═════ DATA EXTRACTS ═════

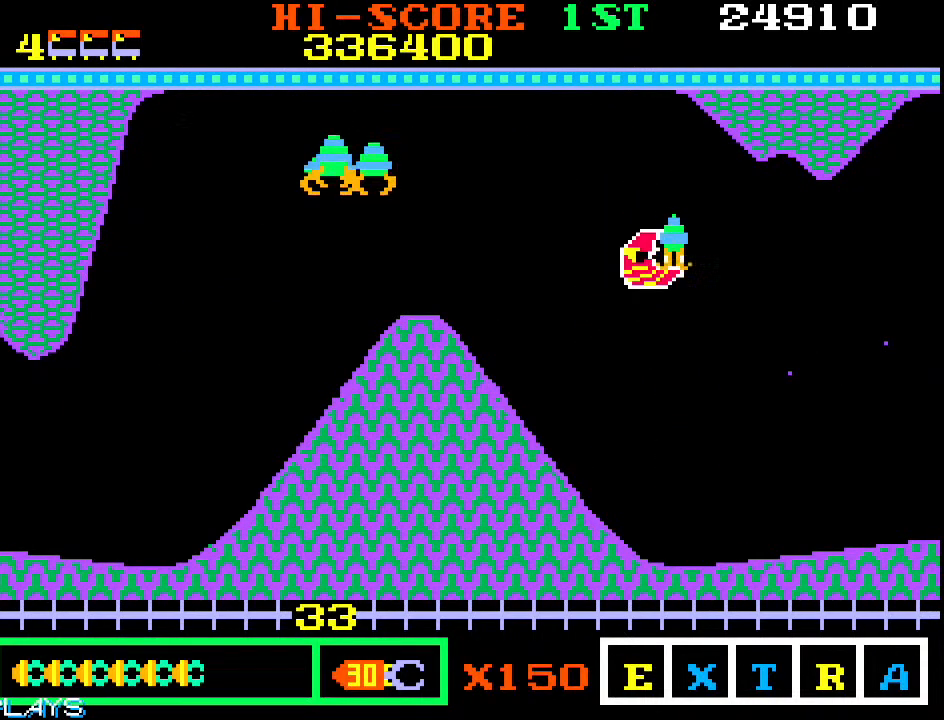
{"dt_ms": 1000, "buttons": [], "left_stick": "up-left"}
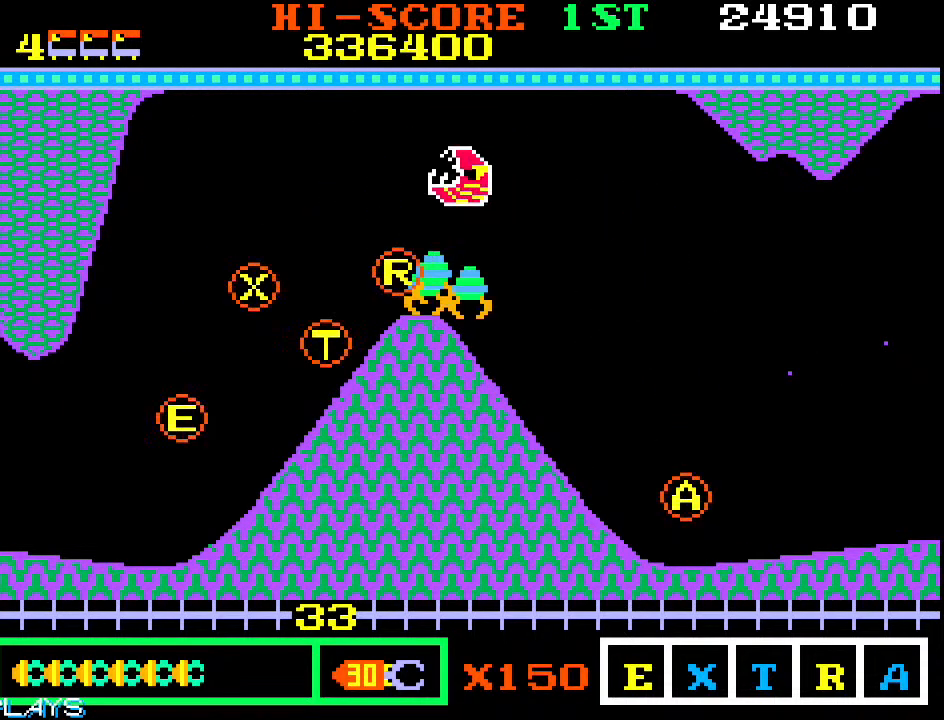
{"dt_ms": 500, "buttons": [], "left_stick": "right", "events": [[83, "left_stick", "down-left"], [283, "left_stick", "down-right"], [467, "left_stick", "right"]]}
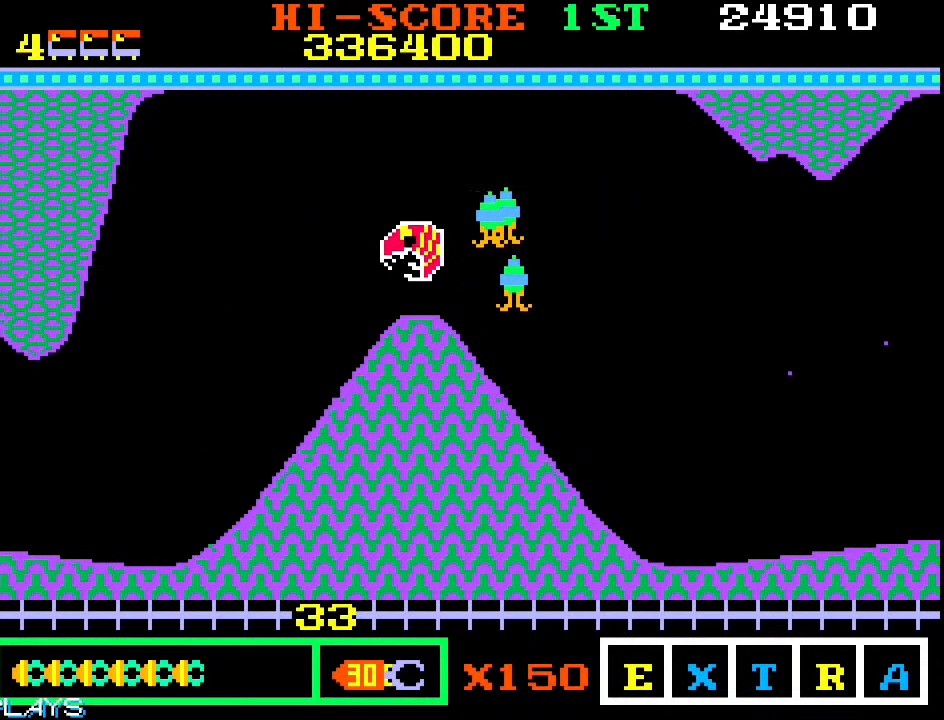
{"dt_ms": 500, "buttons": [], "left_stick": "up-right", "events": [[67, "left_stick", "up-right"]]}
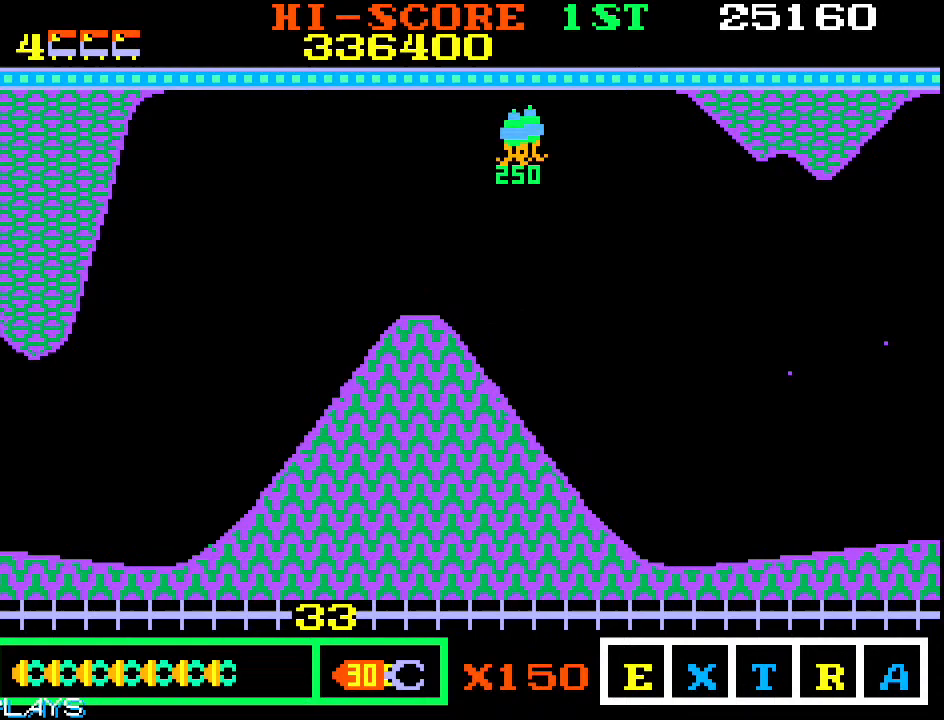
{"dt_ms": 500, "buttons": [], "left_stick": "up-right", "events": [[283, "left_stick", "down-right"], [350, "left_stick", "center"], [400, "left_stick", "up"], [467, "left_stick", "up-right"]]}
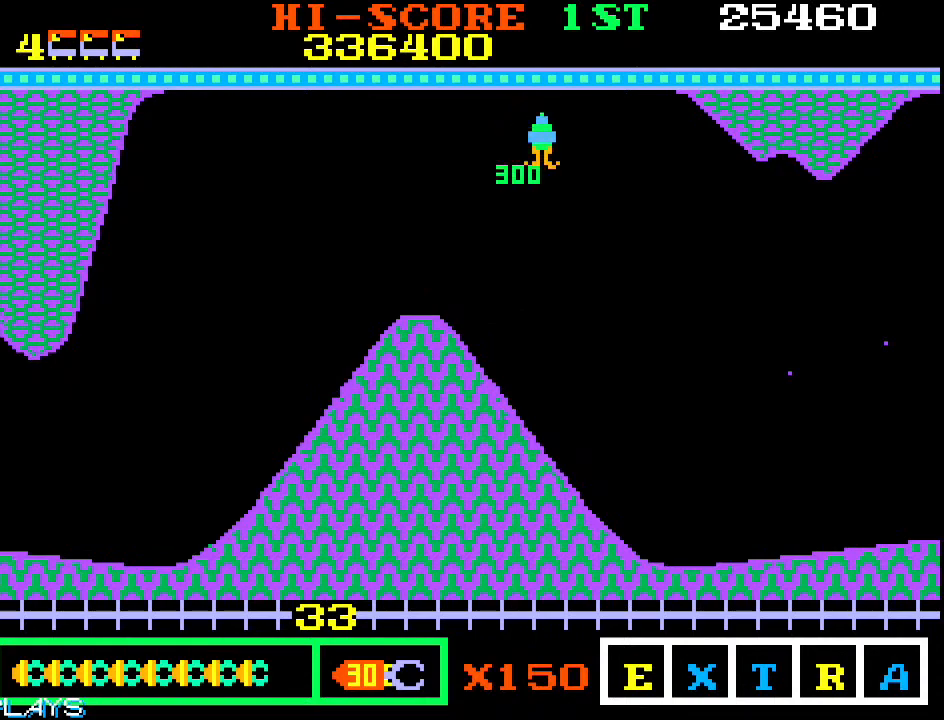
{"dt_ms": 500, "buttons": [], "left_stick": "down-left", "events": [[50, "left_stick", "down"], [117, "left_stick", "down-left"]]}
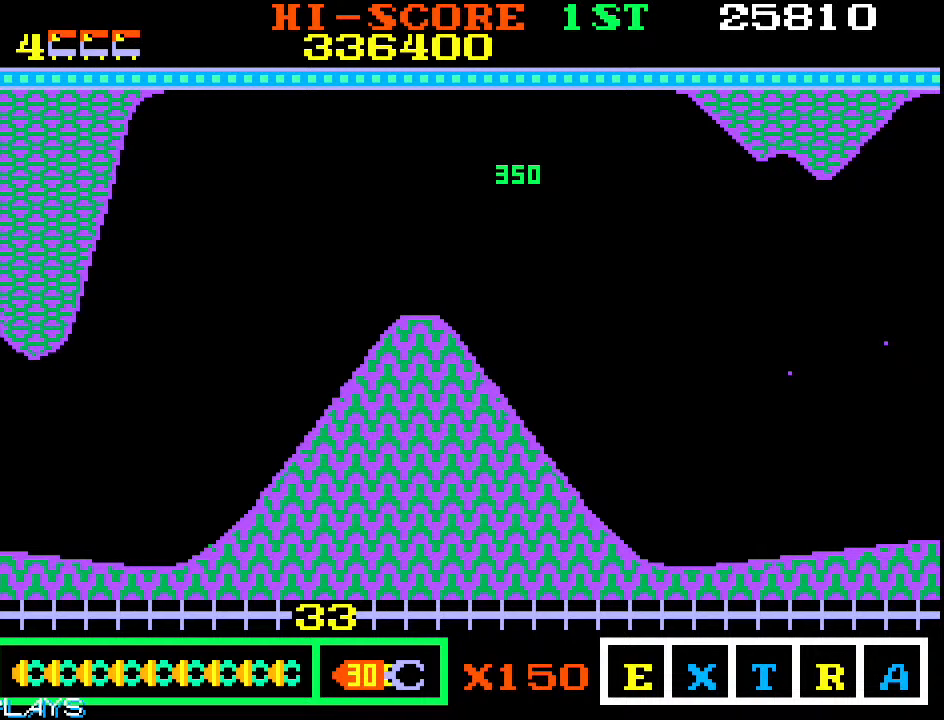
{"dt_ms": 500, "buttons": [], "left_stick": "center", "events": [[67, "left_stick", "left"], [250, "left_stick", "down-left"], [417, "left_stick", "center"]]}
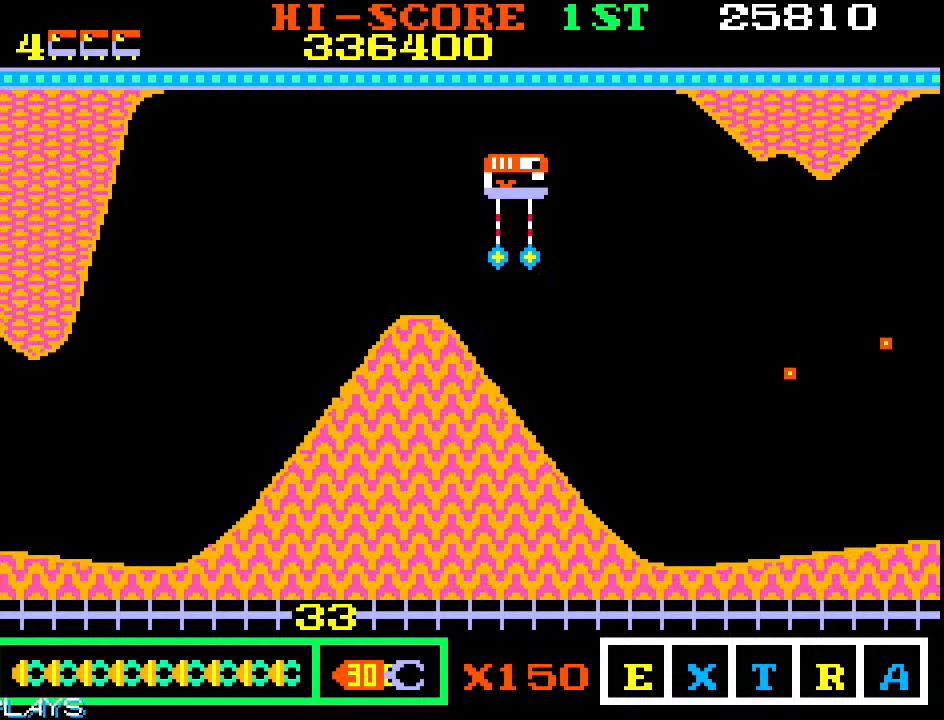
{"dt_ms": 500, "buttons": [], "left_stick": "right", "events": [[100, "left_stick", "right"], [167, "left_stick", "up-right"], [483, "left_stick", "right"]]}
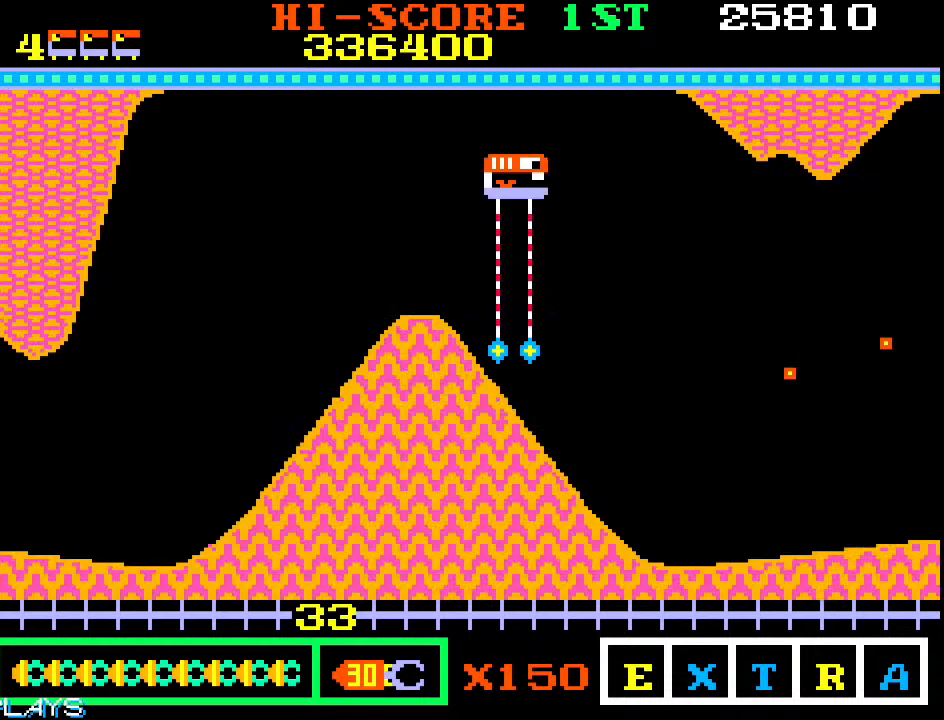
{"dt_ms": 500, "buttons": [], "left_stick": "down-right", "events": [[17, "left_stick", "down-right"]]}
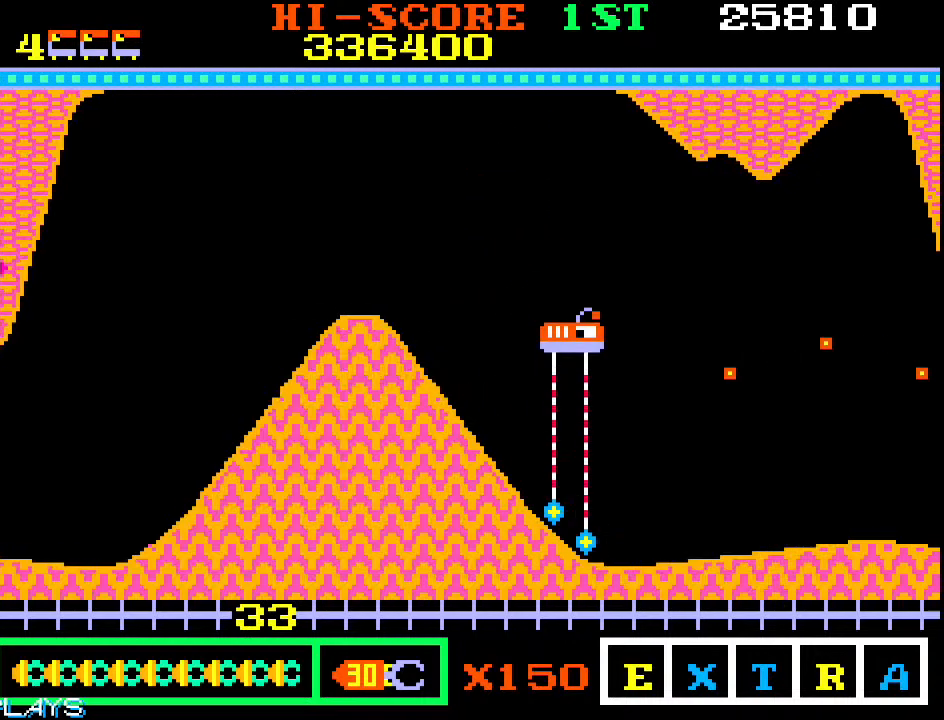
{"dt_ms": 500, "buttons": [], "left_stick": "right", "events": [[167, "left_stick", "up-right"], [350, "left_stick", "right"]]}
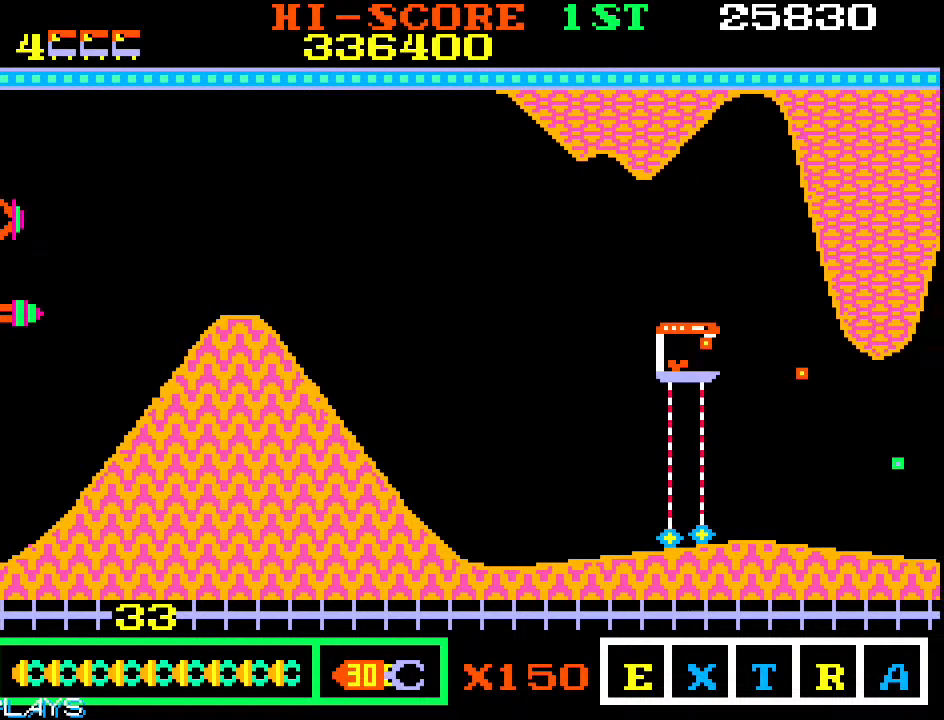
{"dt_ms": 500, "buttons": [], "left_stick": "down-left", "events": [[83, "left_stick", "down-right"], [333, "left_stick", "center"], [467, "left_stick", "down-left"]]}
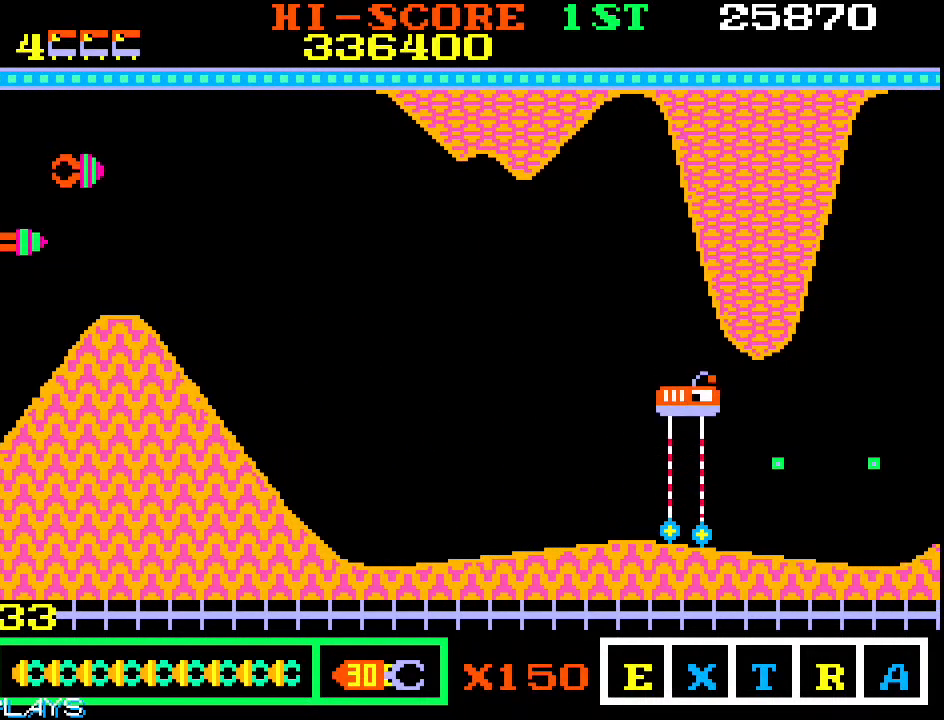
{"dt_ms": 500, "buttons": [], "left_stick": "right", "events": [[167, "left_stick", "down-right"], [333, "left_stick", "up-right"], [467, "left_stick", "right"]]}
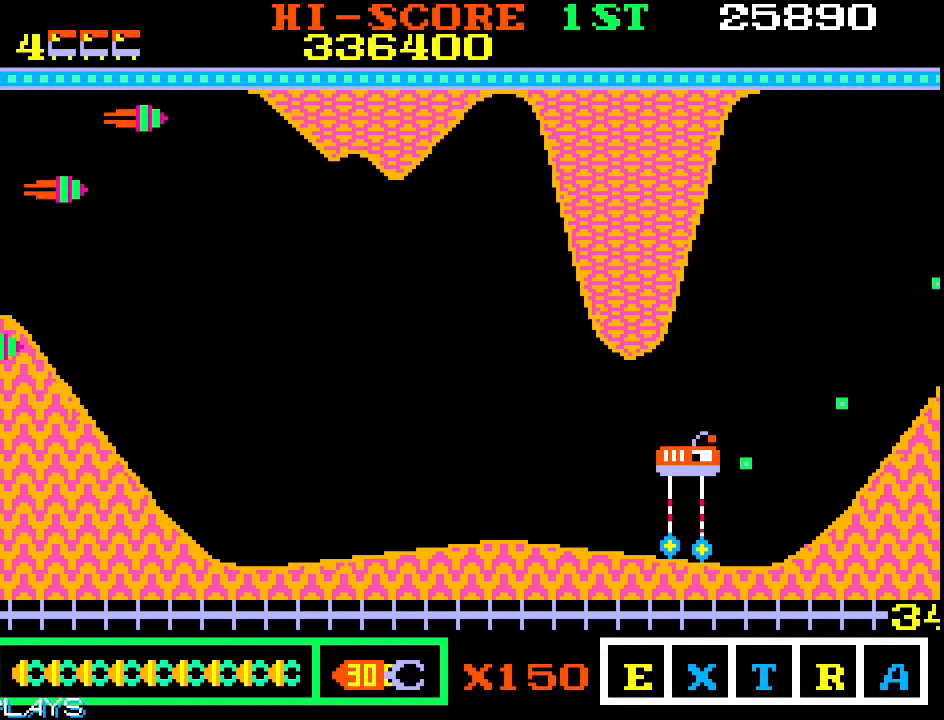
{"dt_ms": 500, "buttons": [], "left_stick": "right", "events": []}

═════

▶ [GOAL OF THE EXERCISE] Counting every line of the records above that has the word "center", state the total and give nothing besides it.

▶ [RESULT OF THE TASK] 3